Electric Grid
Environmentalists dream of a bigger and “smarter” electric grid that could move vast amounts of clean electricity from windswept plains and sunny deserts to distant cities.Skip to next paragraph
Such a grid, they argue, could help utilities match demand with supply on the hottest afternoons, allow customers to decide when to run their appliances and decrease the risk of blackouts, like the one that paralyzed much of the East in 2003.
The Obama administration has vowed to make the grid smarter and tougher, allocating $11 billion in grants and loan guarantees to the task in the economic stimulus package passed by the House last week.
But it will take a lot more than money to transform the grid from a form that served well in the last century, when electricity was produced mostly near the point of consumption, and when the imperative was meeting demand, no matter how high it grew.
Opposition to power lines from landowners and neighbors, local officials or environmental groups, especially in rural areas, makes expansion difficult — even when the money for it is available. And some experts argue that in the absence of a broader national effort to encourage cleaner fuels, even the smartest grid will do little to reduce consumption of fuels that contribute to climate change.

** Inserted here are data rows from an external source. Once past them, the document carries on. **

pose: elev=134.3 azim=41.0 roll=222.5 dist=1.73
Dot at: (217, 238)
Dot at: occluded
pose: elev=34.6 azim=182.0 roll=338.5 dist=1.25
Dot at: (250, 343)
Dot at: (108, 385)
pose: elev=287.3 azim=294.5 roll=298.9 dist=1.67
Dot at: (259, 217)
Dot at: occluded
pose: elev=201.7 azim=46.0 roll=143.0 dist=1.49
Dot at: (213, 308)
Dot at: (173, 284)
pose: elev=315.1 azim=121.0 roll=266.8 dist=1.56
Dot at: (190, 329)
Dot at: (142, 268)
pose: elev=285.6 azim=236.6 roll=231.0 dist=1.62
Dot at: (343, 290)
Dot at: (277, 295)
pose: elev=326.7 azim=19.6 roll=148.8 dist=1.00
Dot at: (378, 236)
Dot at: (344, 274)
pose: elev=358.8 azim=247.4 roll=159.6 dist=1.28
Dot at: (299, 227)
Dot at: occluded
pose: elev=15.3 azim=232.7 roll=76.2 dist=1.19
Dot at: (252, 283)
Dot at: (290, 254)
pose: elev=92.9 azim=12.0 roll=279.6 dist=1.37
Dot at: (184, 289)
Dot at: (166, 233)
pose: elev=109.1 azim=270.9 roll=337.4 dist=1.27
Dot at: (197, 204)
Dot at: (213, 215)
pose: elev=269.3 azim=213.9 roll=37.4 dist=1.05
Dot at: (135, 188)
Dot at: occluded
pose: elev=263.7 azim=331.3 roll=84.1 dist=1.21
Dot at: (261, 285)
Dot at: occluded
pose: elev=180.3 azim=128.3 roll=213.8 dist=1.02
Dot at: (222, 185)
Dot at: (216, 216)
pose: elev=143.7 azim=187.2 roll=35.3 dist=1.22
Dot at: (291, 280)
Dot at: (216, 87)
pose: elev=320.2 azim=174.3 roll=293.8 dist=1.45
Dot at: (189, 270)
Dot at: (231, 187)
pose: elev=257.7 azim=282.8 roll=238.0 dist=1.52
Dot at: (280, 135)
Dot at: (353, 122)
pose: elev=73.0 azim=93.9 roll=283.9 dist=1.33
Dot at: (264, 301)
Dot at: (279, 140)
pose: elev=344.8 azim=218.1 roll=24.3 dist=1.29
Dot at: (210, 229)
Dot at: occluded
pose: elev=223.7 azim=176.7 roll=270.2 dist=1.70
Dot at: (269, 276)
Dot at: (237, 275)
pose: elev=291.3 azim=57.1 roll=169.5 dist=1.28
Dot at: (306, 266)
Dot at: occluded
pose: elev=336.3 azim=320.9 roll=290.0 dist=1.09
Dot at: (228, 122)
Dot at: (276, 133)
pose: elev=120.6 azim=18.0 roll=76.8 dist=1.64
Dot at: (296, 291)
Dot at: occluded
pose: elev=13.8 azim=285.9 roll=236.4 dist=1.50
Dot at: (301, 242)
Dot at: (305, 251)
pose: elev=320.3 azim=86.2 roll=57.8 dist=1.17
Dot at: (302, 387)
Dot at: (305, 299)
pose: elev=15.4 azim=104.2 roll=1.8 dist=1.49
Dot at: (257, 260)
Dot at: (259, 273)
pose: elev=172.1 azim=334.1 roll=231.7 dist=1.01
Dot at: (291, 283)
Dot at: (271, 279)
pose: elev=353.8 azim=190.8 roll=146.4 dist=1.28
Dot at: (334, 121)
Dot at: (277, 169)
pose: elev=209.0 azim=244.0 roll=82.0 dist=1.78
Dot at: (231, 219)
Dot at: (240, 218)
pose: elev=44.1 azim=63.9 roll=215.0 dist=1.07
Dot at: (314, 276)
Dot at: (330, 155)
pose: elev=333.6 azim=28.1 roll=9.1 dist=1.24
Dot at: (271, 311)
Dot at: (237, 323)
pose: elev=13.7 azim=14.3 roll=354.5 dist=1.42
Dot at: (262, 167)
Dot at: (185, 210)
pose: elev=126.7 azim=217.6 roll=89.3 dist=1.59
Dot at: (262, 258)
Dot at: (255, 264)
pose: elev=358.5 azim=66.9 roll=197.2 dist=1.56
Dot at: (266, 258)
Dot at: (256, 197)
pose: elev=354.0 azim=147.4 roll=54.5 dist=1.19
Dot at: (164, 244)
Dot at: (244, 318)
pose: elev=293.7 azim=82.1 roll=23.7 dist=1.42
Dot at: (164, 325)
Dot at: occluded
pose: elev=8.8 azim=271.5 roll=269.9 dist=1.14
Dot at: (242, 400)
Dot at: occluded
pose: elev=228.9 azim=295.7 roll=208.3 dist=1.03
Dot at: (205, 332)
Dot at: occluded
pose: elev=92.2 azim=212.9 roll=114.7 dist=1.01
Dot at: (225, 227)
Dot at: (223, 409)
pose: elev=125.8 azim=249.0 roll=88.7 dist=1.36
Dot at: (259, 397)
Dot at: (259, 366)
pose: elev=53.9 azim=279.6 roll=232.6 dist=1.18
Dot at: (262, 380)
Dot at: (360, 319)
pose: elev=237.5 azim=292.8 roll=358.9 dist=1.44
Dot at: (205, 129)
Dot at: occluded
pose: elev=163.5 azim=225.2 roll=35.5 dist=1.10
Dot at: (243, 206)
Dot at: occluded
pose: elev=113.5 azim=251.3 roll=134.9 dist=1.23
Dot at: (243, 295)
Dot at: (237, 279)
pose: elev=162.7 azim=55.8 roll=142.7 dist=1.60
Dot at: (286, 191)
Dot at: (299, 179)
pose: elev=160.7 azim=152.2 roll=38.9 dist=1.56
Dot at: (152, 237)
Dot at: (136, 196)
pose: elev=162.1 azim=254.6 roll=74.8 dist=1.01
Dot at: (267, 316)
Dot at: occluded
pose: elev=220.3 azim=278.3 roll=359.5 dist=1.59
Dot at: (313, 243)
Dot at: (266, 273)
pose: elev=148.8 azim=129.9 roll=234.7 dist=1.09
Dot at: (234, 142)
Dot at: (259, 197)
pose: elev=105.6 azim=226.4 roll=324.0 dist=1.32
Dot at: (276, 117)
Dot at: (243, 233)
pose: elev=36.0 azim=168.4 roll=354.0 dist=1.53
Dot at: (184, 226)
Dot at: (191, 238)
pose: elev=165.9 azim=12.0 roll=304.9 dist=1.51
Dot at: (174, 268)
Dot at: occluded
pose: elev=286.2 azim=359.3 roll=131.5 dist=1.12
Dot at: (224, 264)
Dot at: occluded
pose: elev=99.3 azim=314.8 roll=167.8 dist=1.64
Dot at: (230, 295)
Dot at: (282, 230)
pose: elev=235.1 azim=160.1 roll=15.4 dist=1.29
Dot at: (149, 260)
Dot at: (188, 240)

In fact, energy experts say that simply building a better grid is not enough, because that would make the cheap electricity that comes from burning coal available in more parts of the country. That could squeeze out generators that are more expensive but cleaner, like those running on natural gas. The solution is to put a price on emissions from dirtier fuels and incorporate that into the price of electricity, or find some other way to limit power generation from coal, these experts say.
The New York Times, which generally holds itself out to be the most accurate of media, recently prepared an article which is an offering on how the electric transmission industry has great problems in property acquisition. It utilized the comments of Mr. Welch, President of the International Transmission Company, stating that one owner held up a 26-mile line for three years. To the contrary, Mr. Welch fails to notify the New York Times writer, Matthew Wald, that the line traversing the turning point was already serviced by an existing Detroit Edison line. Further, rather than going parallel to the Detroit Edison line, the International Transmission Company determined it would be best to try to save money by using public right-of-way (roadways), although creating danger to the adjacent traffic, attempting to avoid paying compensation to those who would be harmed.
Finally, there seems to be a lack of research in the article given that one of the three members of the Michigan Public Service Commission strongly objected to the routing proposed by ITC. Interestingly, the Public Service Commission (MPSC) serves generally as a rubber stamp for engineering plans of creating proposed routes. Here the MPSC did not act as a rubber stamp despite providing great deference to utilities.